== QUOTED PASSAGE ==
Sr. Site Reliability Engineer (SRE)

$165k - $225k

Full-time

Moonlite

Job Description

Moonlite delivers high-performance AI infrastructure for organizations running intensive computational research, large-scale model training, and demanding data processing workloads.We provide infrastructure deployed in our facilities or co-located in yours, delivering flexible on-demand or reserved compute that feels like an extension of your existing data center. Our team of AI infrastructure specialists combines bare-metal performance with cloud-native operational simplicity, enabling research teams and enterprises to deploy demanding AI workloads with enterprise-grade reliability and compliance.

Your Role:

You will be instrumental in building and operating production-grade AI infrastructure with deep Kubernetes expertise at its core. Working closely with our systems engineers, network engineers, and platform engineering team, you'll architect and operate the Kubernetes infrastructure that powers our control plane and orchestrates compute, storage, and networking at scale. This role requires deep understanding of Kubernetes internals, custom resource definitions (CRDs), storage and network integrations, and building production-grade clusters from the ground up (not just deploying in managed environments). You'll ensure enterprise-grade reliability while establishing the automation, observability, and operational practices.
===
== DATA ==
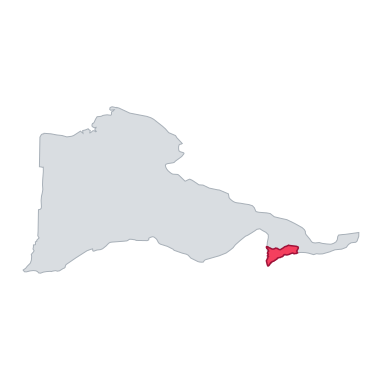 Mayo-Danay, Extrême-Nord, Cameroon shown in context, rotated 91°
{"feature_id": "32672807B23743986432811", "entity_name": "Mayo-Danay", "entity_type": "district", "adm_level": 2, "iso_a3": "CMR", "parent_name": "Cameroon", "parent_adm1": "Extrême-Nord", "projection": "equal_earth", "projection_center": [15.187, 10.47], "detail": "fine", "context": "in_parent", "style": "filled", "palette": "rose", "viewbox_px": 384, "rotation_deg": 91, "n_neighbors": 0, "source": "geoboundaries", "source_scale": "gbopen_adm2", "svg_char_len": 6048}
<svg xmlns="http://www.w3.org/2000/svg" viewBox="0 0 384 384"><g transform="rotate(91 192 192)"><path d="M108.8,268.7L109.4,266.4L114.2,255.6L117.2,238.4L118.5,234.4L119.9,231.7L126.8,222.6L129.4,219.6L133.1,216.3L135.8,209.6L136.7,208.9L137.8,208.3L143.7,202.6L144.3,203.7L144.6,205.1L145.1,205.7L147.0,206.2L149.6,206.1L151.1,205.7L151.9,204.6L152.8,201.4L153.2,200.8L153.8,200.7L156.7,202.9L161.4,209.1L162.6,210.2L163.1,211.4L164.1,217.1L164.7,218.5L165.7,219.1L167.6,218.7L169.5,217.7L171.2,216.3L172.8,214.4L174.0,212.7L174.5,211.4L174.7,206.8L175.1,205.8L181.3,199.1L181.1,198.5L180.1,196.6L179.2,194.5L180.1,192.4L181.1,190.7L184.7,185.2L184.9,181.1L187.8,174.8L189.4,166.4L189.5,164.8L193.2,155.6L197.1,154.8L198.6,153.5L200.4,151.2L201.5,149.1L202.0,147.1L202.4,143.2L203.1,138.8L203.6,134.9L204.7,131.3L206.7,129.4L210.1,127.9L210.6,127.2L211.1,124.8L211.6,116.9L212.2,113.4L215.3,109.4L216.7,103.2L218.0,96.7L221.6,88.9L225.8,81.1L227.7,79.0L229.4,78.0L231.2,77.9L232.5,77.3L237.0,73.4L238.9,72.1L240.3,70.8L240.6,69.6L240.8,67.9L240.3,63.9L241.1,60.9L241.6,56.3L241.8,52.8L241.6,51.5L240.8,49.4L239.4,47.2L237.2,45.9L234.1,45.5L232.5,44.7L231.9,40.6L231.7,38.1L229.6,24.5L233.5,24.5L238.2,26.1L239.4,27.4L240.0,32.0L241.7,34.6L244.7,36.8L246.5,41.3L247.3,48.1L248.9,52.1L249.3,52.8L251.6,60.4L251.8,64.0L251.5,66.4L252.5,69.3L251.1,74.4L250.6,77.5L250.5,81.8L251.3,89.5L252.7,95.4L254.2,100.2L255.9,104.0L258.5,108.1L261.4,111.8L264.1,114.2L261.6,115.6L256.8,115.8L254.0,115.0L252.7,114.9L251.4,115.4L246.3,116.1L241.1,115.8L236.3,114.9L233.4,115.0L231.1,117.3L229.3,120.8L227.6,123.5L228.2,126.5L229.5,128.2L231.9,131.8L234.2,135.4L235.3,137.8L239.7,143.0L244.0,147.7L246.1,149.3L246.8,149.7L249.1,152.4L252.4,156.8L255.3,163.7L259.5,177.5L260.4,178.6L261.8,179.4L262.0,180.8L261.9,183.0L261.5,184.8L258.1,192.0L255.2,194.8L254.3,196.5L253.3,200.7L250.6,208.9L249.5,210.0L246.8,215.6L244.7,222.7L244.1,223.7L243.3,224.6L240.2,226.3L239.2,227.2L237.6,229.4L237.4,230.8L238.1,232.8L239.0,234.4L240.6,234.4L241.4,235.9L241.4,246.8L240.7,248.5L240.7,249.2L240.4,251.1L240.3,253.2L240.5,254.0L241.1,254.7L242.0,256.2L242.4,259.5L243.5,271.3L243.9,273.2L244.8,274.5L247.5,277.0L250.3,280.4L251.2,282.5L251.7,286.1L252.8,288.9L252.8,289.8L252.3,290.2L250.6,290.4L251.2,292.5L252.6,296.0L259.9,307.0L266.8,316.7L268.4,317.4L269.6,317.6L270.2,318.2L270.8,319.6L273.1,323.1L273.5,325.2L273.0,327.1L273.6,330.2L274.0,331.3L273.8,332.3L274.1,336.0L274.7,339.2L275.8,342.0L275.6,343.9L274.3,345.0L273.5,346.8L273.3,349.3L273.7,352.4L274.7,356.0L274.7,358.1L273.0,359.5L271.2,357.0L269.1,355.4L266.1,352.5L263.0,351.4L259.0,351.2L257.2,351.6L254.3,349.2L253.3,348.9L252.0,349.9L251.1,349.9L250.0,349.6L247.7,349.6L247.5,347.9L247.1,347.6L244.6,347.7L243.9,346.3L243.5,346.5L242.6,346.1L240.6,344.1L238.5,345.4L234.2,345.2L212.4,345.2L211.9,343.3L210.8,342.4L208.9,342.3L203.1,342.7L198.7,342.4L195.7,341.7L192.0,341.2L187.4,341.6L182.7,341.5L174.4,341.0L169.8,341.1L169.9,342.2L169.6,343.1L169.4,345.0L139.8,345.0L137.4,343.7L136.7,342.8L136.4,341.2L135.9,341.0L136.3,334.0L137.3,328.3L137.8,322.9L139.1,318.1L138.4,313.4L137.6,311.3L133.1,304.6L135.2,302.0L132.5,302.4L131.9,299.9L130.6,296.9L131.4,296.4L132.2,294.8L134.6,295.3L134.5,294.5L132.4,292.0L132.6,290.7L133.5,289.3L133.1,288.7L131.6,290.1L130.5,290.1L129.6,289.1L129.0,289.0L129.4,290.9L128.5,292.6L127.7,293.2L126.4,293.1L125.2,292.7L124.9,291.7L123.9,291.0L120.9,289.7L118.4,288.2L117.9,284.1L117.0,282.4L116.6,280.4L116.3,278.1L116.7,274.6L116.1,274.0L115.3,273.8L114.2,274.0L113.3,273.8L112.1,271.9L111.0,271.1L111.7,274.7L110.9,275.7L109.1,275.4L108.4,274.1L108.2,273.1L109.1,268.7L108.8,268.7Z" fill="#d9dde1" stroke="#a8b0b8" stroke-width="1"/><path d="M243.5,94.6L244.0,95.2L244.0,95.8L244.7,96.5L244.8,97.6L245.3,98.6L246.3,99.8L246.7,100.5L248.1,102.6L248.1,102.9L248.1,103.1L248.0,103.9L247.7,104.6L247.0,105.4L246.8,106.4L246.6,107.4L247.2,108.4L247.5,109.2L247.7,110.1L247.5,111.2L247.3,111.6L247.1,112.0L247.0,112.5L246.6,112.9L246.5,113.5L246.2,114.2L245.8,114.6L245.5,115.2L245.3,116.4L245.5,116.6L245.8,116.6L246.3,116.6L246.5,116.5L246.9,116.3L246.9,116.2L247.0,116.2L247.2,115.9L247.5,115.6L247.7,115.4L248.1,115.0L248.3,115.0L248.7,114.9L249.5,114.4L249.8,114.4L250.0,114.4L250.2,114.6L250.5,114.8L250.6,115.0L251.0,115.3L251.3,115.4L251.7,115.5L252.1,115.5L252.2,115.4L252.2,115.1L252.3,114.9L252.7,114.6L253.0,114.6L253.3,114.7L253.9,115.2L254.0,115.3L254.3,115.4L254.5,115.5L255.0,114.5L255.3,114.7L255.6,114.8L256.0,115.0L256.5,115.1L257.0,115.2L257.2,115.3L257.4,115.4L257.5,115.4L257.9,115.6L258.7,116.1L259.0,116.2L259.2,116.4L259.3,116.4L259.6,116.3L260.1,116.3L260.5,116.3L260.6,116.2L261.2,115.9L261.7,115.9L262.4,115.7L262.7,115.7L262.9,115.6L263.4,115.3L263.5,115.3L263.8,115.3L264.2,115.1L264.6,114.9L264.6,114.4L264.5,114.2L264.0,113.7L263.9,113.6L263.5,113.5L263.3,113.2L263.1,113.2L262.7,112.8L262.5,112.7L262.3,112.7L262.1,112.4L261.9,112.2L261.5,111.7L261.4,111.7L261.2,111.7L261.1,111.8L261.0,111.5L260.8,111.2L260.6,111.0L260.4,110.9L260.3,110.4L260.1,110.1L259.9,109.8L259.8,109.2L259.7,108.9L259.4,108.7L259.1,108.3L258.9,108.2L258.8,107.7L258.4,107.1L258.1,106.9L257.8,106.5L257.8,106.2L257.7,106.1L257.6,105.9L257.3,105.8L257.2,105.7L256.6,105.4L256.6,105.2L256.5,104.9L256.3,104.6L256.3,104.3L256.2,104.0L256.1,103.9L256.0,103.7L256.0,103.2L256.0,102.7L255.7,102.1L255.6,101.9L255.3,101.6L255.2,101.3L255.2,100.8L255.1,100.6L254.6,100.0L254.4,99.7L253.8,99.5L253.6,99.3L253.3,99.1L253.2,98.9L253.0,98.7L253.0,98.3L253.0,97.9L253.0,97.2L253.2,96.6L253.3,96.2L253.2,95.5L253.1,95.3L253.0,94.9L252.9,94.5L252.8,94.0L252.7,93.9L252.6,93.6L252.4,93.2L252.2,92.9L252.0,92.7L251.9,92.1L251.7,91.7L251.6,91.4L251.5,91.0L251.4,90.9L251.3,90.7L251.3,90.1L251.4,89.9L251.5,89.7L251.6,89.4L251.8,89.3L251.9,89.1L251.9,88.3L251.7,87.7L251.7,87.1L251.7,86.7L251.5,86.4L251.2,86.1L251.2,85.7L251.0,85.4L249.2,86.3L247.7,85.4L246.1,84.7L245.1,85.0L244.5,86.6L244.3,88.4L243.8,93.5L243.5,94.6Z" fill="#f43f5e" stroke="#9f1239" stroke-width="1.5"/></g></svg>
===
## PROBLEMS TO WORK ON
1. According to the job posting, which teams does the Sr. Site Reliability Engineer work closely with?
2. Reproduce the job posting word for word, from "Moonlite delivers high-performance" up to and including "reliability and compliance.".
3. Take the job posting further from where it stops.

## OUTPUTS FOR THE TASKS
1. The role works closely with Moonlite's systems engineers, network engineers, and platform engineering team.

2.
Moonlite delivers high-performance AI infrastructure for organizations running intensive computational research, large-scale model training, and demanding data processing workloads.We provide infrastructure deployed in our facilities or co-located in yours, delivering flexible on-demand or reserved compute that feels like an extension of your existing data center. Our team of AI infrastructure specialists combines bare-metal performance with cloud-native operational simplicity, enabling research teams and enterprises to deploy demanding AI workloads with enterprise-grade reliability and compliance.

3.
Job Responsibilities

Kubernetes Infrastructure Engineering: Design, build, and operate production Kubernetes clusters on bare-metal infrastructure – including cluster bootstrapping, control plane architecture, etcd management, and scaling strategies for high-performance compute workloads.
Kubernetes Networking & CNIs: Implement and operate custom Kubernetes networking solutions with SR-IOV for high-performance GPU interconnects, multi-tenancy isolation and advanced networking policies. Configure CNI plugins and network segmentation for research workloads.
Custom Operators & Controllers: Develop and maintain custom Kubernetes operators and controllers for bare-metal provisioning, infrastructure lifecycle management, and resource orchestration across compute, storage, and networking domains.
GPU Infrastructure Integration: Deploy and optimize NVIDIA GPU operators, device plugins, and other custom scheduling logic for GPU workload placement and utilization optimization.
Platform Integration & Storage: Build deep integrations between Kubernetes and underlying infrastructure including CSI drivers for storage, custom admission controllers for policy enforcement, and scheduling extensions for specialized hardware placement.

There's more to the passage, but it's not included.